Background: The utility of typing single nucleotide polymorphisms (SNPs) for the determination of the N-acetyltransferase 2 (NAT2) acetylation status is a matter of debate.
Aims of the study: Evaluation of the concordance between deduced genotype results of seven human NAT2 SNPs generated by Real-time PCR analysis and human NAT2 phenotypes.
Methods: NAT2 phenotypes of 38 Caucasian workers were determined using a suitable caffeine test method. Genomic DNA aliquots were used for the determination of seven human NAT2-specific SNPs (G191A, C282T, T341C, C481T, G590A, A803G, G857A).

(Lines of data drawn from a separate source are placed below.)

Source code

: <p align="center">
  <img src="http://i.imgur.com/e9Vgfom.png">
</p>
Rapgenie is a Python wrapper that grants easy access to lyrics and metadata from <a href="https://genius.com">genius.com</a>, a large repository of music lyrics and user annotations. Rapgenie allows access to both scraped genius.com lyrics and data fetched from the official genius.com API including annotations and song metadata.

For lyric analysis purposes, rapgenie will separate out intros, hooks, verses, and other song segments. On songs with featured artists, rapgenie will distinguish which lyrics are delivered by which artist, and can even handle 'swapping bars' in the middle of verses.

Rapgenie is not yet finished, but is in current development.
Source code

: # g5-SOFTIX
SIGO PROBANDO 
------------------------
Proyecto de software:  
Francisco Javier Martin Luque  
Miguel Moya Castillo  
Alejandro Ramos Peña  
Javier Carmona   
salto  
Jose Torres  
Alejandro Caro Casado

Results and conclusions: Phenotypic results based on the molar ratio of 5-acetylamino-6-formylamino-3-methyluracil (AFMU)/(AFMU+1-methlyuric acid (1U)+1-methylxanthine (1X)) calculated from excreted caffeine metabolite levels in urine samples with 0.3 as a cut-off point between slow (<0.3) and rapid acetylators (>or=0.3). Twenty-seven samples belonged to the slow (mean 0.13; range: 0.03-0.25), 11 to the rapid (mean: 0.41; range: 0.34-0.48) acetylators. LightCycler analyses revealed 11 different NAT2 variant combinations, whereby *5B/*5B and *5B/*6A or *5A/*6C (each 21%), were the most frequent. The deduced acetylation status of the seven NAT2 SNPs matched perfectly with the 38 results determined by phenotyping. This study showed a 100% concordance between NAT2 phenotypes and the deduced NAT2 genotypes and the suitability of the high-speed NAT2-specific LightCycler analysis in a Caucasian population.